前回のコラムはこちら⇒ https://www.superfp.com/blog/?p=9739
もう少し補足すると、実は奥さんは、あらかじめ相続を放棄したい旨を伝えたかったのでした。
負の資産しかなければ、何も考えずに相続放棄するのは分かります。
誰だってマイナスのものなんて欲しくないですものね。
ところが、今回の事例では、どう考えても資産はプラスです。
では、なぜ奥さんは相続放棄したいのかというと、義妹のことを心配しているのと、家を存続させたいからというもの。
被相続人の予定者は、
- お義母さん
- 義姉
- 奥さん
- 義妹
の4人なのですが、義姉はすでに嫁いでいて、安定した仕事をもつ方の家に入っておられます。

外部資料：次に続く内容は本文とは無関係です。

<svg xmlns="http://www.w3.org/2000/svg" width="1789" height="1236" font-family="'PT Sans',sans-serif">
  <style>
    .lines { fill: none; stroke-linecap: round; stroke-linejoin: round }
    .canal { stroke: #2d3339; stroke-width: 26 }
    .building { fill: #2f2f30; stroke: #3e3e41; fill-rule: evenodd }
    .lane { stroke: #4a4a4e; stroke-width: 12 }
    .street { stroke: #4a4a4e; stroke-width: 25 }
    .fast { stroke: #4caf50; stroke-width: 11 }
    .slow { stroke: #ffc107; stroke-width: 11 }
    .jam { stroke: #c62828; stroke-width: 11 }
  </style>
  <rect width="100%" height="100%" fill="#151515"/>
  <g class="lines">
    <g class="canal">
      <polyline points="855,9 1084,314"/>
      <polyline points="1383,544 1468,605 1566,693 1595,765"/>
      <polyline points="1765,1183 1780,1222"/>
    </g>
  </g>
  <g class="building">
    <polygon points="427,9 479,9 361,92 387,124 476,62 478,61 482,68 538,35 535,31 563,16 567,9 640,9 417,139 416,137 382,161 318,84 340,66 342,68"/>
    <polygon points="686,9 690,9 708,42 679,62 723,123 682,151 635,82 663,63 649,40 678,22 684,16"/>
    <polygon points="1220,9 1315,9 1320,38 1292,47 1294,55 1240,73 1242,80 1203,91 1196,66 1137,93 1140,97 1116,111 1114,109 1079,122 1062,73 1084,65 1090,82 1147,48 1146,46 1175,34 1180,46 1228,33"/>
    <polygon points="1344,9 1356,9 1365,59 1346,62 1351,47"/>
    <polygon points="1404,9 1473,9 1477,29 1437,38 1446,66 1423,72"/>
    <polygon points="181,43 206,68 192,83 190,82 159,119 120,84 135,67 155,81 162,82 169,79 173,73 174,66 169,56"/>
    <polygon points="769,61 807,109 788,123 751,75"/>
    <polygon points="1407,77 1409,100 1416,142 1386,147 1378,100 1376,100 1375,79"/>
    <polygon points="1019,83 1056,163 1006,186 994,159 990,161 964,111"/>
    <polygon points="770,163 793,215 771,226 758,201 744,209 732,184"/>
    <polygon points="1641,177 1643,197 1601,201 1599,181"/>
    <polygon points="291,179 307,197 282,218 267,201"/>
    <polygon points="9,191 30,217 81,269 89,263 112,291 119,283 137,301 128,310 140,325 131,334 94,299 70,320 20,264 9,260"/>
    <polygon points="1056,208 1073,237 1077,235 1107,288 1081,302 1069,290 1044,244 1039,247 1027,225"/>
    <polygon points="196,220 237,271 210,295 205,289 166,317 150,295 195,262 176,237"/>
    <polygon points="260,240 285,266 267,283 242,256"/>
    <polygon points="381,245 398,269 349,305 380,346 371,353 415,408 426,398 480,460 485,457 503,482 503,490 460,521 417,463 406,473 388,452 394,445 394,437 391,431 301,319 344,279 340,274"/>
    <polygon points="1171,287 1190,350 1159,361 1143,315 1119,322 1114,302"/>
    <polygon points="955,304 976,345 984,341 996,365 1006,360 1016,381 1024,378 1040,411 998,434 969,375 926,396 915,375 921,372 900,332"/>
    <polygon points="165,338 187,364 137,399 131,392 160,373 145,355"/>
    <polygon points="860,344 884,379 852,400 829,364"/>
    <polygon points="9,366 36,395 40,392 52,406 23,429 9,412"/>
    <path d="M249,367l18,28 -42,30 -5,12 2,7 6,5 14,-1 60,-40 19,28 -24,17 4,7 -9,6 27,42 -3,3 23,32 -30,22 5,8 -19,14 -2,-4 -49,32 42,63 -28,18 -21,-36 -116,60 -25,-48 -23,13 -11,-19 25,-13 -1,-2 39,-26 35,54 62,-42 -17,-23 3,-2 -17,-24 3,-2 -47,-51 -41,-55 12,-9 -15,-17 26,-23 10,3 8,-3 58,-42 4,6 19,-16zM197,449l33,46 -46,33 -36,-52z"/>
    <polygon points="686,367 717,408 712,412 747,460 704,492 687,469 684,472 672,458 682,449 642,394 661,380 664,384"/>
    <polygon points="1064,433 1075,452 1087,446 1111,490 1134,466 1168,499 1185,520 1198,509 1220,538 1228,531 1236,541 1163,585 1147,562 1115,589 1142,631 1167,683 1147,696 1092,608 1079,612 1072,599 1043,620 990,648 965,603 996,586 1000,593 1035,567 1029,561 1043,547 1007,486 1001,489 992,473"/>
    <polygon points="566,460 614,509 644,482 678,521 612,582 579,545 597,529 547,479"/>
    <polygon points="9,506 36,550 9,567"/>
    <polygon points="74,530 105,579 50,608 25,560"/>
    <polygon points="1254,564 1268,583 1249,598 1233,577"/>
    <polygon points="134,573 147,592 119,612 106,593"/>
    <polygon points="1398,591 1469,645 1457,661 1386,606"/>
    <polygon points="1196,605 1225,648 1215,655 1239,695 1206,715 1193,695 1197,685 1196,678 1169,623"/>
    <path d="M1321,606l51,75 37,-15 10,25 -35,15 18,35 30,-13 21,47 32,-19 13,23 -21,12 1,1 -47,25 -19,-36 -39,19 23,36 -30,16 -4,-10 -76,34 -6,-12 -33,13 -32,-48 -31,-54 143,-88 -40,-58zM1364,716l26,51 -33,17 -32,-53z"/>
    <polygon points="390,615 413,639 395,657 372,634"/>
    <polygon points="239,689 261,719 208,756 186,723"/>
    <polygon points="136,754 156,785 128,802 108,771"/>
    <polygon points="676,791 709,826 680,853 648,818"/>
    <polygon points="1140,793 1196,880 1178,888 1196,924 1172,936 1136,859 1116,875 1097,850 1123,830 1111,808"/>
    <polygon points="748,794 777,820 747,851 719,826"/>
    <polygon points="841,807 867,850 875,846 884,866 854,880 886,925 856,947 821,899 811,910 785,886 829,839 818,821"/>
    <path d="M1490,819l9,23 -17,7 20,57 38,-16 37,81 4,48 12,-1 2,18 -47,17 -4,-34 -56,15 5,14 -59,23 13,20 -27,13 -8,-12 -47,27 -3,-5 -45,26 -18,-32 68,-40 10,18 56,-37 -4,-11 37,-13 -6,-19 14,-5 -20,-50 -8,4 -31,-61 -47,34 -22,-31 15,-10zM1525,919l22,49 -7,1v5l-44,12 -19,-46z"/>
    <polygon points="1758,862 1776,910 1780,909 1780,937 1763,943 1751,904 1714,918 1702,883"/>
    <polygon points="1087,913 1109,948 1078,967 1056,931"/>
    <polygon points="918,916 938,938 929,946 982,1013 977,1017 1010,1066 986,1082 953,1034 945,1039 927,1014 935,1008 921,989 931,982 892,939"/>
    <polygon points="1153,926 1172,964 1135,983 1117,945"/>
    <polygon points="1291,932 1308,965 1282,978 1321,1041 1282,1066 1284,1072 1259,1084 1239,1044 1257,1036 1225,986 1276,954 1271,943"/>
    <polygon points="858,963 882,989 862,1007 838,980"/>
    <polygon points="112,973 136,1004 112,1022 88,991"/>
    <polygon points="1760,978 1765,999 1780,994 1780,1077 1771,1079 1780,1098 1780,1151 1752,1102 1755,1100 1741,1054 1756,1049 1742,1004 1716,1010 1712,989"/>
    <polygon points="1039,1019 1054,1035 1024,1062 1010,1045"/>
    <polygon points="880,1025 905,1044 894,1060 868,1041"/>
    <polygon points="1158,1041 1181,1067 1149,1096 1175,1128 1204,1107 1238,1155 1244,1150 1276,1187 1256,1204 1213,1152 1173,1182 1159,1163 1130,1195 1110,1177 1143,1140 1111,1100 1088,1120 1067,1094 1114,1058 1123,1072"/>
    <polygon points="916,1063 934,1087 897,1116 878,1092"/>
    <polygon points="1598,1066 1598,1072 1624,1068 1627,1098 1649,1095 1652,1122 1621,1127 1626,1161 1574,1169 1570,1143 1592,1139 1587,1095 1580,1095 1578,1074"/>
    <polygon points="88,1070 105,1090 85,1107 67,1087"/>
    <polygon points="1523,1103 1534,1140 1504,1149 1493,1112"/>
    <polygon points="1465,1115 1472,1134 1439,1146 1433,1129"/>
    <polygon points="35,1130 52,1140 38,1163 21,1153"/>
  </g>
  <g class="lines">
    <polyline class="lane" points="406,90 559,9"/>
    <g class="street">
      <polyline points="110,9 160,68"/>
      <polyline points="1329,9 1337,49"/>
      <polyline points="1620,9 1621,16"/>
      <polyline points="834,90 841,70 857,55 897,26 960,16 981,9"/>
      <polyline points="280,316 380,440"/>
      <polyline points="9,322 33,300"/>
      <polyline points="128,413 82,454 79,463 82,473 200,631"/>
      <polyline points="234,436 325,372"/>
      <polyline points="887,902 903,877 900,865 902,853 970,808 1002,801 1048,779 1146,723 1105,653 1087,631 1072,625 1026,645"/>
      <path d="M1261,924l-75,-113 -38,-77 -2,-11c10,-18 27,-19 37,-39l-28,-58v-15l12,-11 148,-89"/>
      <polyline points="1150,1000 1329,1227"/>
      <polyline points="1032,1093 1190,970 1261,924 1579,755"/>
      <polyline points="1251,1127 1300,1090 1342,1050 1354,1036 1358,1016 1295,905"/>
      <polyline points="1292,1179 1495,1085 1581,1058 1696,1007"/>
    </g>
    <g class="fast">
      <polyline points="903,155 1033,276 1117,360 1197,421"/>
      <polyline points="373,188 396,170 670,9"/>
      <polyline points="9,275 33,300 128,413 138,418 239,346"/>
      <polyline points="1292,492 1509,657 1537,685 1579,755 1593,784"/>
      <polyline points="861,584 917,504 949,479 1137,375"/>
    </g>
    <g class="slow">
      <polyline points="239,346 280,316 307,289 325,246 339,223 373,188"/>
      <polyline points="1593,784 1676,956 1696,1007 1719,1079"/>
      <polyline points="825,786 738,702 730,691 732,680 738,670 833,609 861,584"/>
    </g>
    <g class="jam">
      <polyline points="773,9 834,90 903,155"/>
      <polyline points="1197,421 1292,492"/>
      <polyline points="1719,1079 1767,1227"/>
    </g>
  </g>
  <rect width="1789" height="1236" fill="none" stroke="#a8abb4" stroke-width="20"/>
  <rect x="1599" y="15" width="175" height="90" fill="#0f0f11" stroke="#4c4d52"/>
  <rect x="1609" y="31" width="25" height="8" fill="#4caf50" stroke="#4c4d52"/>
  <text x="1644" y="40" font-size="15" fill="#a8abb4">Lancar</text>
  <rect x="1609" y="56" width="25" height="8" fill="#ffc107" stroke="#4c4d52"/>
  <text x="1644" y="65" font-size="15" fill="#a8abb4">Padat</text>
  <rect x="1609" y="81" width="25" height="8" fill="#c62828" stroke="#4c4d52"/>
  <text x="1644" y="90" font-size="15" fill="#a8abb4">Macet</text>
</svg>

一方、義妹は結婚していますが、諸般の理由で旦那さん、子供さんと一緒にこちらの実家へ戻ってきています。
この義妹夫婦は、共働きでそれぞれが飲食の個人事業主という不安定な状況にあり、それがお義父さん、お義母さん、奥さんの心配点になっている模様でした。
収入面でもやはり余裕がない状況なので、奥さんは、妹夫婦こそ不動産を引き継ぐのが最適ではないか?と考えたのでした。
私はこの意見に賛成で、不安定な職業であればあるほど、賃貸経営は相性がいいと思っています。
夢を追いかけるために下積み修行をするにも、お金が必要です。
そんな時に毎月一定額の賃貸収入があれば、どれだけ安心して本業に取り組めるか、という話です。
あとは、相続人の数だけ平等に遺産相続させてしまうと、家が残らないと私は思っています。
大地主さんでも、資産を増やしもせずにそのまま分割して相続させていけば、3代もすれば資産なんてあっという間になくなってしまいます。
なので、そういう点からも、奥さんの相続放棄して、妹に賃貸経営を継いでもらうと考えたのは、私には非常に合理的に思えました。
ただ、結論から言うと、奥さんの「相続放棄」をお義父さんには受け入れてもらえませんでした。
お義父さんとしては、あくまで平等に相続という考えがあったためです。
また、義妹もそれを良しとはしないだろう、とも考えられました。
もちろん、何がベストなのかというのは、その家族によって答えが違うので、何とも言えません。
本当に相続の問題って、数字だけはなく、お互いの感情・気持ちの問題も入ってくるのでやっかいなものだと思いました。
奥さんの実家でのお金の話は、まだまだ始まったばかりです。
根気よく見守っていきたいと思います。
まとめ:
家族の思惑が入り混じる相続問題。
根気よく対話を続けていこう。
今回も前回に続き、相続対策について話したこと、考えたことをお伝えしました。
何かの参考にしていただければ幸いです。